Я был крепким, рослым пареньком, и мне доверили весьма важное дело — доставку супа. Каждый день к 12 часам я должен был привезти в огромных бидонах суп. Нельзя сказать, что он представлял собой высокое произведение кулинарного искусства. Те, кто читал роман В.Каверина «Два капитана», вероятно, помнят повара, произносившего при пробе одно из двух слов: «отрава» (это означало, что есть можно) и «могила» (значит, суп надо вылить). Хотя по терминологии каверинского повара наш суп был явной отравой, носил он несколько иное название. Суп именовался «карие глазки» и представлял собой мутную воду со скромным числом крупинок пшена.
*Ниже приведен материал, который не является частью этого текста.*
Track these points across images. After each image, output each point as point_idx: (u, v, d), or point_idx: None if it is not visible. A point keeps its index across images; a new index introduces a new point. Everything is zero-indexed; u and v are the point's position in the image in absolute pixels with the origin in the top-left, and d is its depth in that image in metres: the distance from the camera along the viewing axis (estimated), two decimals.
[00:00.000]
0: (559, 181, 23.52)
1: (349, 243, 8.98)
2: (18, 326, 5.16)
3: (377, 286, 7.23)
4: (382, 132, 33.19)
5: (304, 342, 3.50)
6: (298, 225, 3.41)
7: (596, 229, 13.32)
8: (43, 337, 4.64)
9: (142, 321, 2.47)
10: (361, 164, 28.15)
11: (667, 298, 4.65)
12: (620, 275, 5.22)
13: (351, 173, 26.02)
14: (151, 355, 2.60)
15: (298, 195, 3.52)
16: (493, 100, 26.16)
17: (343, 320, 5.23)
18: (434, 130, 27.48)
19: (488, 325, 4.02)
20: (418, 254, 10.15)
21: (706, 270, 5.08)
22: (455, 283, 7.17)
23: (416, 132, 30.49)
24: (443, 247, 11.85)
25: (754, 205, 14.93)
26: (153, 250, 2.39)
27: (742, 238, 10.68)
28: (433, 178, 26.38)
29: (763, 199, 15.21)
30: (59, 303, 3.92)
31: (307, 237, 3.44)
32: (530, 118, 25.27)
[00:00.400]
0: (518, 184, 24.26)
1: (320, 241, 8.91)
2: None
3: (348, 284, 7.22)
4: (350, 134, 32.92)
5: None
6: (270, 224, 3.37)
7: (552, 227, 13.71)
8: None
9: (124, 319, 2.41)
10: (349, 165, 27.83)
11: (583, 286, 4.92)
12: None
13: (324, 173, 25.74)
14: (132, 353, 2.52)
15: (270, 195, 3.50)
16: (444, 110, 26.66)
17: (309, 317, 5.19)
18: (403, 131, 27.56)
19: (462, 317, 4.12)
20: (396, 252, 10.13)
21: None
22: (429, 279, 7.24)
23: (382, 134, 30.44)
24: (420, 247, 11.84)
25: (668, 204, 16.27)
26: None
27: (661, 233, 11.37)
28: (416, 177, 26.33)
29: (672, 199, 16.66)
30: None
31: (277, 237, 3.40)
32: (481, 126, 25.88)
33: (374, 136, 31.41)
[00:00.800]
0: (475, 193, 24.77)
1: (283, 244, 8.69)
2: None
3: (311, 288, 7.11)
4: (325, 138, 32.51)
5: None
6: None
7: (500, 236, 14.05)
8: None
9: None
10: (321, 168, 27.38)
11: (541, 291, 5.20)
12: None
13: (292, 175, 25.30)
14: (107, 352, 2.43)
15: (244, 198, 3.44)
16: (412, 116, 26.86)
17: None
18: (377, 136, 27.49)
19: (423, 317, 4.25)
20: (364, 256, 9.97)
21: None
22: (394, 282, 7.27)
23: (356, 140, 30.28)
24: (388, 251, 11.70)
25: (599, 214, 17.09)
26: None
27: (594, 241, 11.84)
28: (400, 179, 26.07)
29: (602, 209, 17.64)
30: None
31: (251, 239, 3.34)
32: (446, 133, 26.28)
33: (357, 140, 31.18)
В подтверждение поговорки о том, что в мутной воде хорошо ловить рыбку, счастливицы нет — нет да выуживали из супа голову воблы. В честь этих рыбьих голов, редких, как золотые самородки, и получил наш суп своё поэтическое название.

Ни о какой учёбе, конечно, не было речи. Не было ни экзаменов, ни бумаги, ни карандашей. Но «карие глазки» влекли нас, как магнит, и два года мы аккуратно посещали школу.

Голодные и трудные годы, когда большая часть времени и энергии уходила на поиски пропитания, запомнились мне на всю жизнь. Наше бытие во многом определялось датами выдачи пайков и тем, что в эти пайки включалось. Помню, как однажды в Главпрофобр привезли огромную бочку, наполненную тёртой свеклой, и стали раздавать эту свеклу сотрудникам. Большей мерзости я в своей жизни никогда не ел. Но даже из этого натёртого месива мы что — то пытались делать. И шпарили, и жарили, и варили, хотя от наших стараний свекла не стала более съедобной.